Mention Balham to most people – especially those old enough to remember Peter Sellers’s radio work – and they’ll gleefully respond with the phrase “Gateway to the South!” For the longest time there was little else to recommend the place. Bombed out of all recognition in the London Blitz, it’s now just a row of fairly unattractive low rent shops. All right it’s got a Waitrose. And it’s not far from Clapham. And it’s handy for the Northern Line. But having an easy means of escape is hardly the highest praise that can be heaped on a place.
However, for those in the know there is now a very good reason to visit Balham. Tucked away on a side street, and very often ignored by those crawling between the pubs on the high street is the Balham Bowls Club. It was until a few years ago a functioning bowls club, frequented by distinguished gentlemen who no doubt muttered over their G&Ts about the raucous goings-on in the Be@One next door. And quite right too. Terrible place. Full of loud youngsters drinking brightly coloured cocktails. But then – as is often the way with places frequented by muttering old men – the tide of time overtook them and they found themselves having to sell their clubhouse. It was bought by someone who had the bright idea of turning it into a bar, and then the even brighter idea of not doing the usual strip-it-out-and-give-it-a-retro-refit but just leaving it as it is. So, all the old armchairs are there, the snooker room, the board listing past club presidents, the glasses that you remember from the 70s and wonder where they went to, the dusty portrait of the Queen, and best of all that oak-panelled sense of calm that you only ever get in places like that.
So, it’s a superb place for a couple of drinks of a Wednesday evening. And I was lucky enough to be there doing exactly that last night. I was even luckier to be doing it with one of the most charming and interesting PR executives I know. Which brings me away from ruminations on my local area and bars, and onto something closer to the alleged subject of this blog…..

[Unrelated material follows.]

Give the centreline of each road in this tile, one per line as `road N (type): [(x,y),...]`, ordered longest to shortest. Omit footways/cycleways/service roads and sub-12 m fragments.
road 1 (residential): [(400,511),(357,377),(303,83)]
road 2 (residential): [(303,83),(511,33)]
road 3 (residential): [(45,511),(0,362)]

We were discussing the many differences between working in-house and at an agency. She works in-house and has a great job that she loves. She had many good things to say about the agencies she worked at before going clientside. She even had some good things to say about the agencies who now work for her and pitch to her. But one thing neither she nor I could work out is why agencies insist on putting their most junior staff through the ordeal of calling up journalists and pitching stories to them. Very often this involves giving them fairly weak angles on unexciting stories, sitting them at a desk with a phone and telling them to get on with it. It rarely results in them placing a story, and more often results in them alienating the journalist, damaging the client brand and making the poor PR executive wish he or she was working somewhere else.
So, last night as we watched a large fluffy dog pad into the room and jump the queue at the bar to be served a bowl of fresh water, we agreed that the practice is rife and counter-productive in the long run (agencies making their junior staff do these ring-rounds, not dogs jumping queues in bars). She’d had to do it many times at the start of her career and had found it a largely embarassing and pointless exercise – she now builds long-term relationships with key journalists and phones them up when she’s got something genuinely interesting to discuss with them. I get a couple of calls a week from people who clearly don’t really understand what they’re pitching to me, and don’t really want to be doing it – I find it largely embarassing and pointless and would much prefer it if PR executives took the time to build a long-term relationship with me and called me when they have something interesting to say. I know that every other journalist would prefer that. I know that anyone who’s ever worked in a PR agency would prefer that. I know that clients would get more coverage and so would prefer it.
So, the question is this: why do agencies insist on putting their junior staff through this ordeal?